▶ [Work item]: Please return all lines of the data below containing the string "parallelize".

─── Supplied data

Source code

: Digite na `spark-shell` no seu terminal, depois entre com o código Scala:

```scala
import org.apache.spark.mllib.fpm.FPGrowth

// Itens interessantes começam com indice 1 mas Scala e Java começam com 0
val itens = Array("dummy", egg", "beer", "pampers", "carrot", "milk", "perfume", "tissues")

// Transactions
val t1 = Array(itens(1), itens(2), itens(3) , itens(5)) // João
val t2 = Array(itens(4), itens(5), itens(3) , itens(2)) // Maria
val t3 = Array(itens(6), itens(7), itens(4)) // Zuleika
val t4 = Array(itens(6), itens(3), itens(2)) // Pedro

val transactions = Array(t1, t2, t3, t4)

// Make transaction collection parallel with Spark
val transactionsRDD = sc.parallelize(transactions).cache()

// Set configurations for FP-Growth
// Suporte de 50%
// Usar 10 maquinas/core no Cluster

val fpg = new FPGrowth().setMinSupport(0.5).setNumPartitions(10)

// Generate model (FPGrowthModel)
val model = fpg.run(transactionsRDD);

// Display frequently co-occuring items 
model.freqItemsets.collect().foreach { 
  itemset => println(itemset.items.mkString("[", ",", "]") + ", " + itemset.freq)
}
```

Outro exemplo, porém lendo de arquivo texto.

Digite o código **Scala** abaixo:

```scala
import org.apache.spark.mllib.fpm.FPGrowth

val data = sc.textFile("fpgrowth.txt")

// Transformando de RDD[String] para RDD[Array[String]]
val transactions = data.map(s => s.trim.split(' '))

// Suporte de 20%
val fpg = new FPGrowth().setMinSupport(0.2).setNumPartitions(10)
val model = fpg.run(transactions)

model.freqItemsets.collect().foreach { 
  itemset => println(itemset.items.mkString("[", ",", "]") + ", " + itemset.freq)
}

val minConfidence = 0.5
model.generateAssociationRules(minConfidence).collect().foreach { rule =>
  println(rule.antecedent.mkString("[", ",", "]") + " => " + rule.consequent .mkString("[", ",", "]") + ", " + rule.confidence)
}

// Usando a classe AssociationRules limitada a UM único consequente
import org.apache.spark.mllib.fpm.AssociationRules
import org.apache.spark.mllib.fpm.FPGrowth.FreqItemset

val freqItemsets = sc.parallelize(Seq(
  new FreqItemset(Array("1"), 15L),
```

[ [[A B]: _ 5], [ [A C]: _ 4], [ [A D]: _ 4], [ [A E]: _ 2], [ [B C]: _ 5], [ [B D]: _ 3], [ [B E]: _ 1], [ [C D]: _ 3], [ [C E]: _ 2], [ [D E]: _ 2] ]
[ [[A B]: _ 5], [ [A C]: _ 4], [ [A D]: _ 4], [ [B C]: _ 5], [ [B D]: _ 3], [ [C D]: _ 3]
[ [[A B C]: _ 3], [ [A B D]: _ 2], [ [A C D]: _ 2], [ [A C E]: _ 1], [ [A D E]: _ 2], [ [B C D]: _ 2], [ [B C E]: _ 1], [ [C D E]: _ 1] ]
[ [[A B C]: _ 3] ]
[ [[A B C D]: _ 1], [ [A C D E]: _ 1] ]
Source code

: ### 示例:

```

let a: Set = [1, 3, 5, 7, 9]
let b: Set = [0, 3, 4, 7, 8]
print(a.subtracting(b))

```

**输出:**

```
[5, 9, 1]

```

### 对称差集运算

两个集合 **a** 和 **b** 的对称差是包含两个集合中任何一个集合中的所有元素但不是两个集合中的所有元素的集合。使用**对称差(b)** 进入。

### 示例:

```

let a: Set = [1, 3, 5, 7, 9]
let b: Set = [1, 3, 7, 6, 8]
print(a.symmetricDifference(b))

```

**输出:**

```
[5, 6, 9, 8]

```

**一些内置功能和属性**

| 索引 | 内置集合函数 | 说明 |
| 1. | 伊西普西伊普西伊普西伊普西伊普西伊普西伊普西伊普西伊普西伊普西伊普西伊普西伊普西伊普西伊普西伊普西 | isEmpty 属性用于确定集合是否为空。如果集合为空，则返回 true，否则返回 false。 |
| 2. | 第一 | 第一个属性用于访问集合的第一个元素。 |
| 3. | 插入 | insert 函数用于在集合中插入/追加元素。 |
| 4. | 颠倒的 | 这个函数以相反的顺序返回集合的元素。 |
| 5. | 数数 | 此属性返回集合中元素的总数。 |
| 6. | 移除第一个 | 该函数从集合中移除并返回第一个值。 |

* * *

──────

▶ [Output]:
val transactionsRDD = sc.parallelize(transactions).cache()
val freqItemsets = sc.parallelize(Seq(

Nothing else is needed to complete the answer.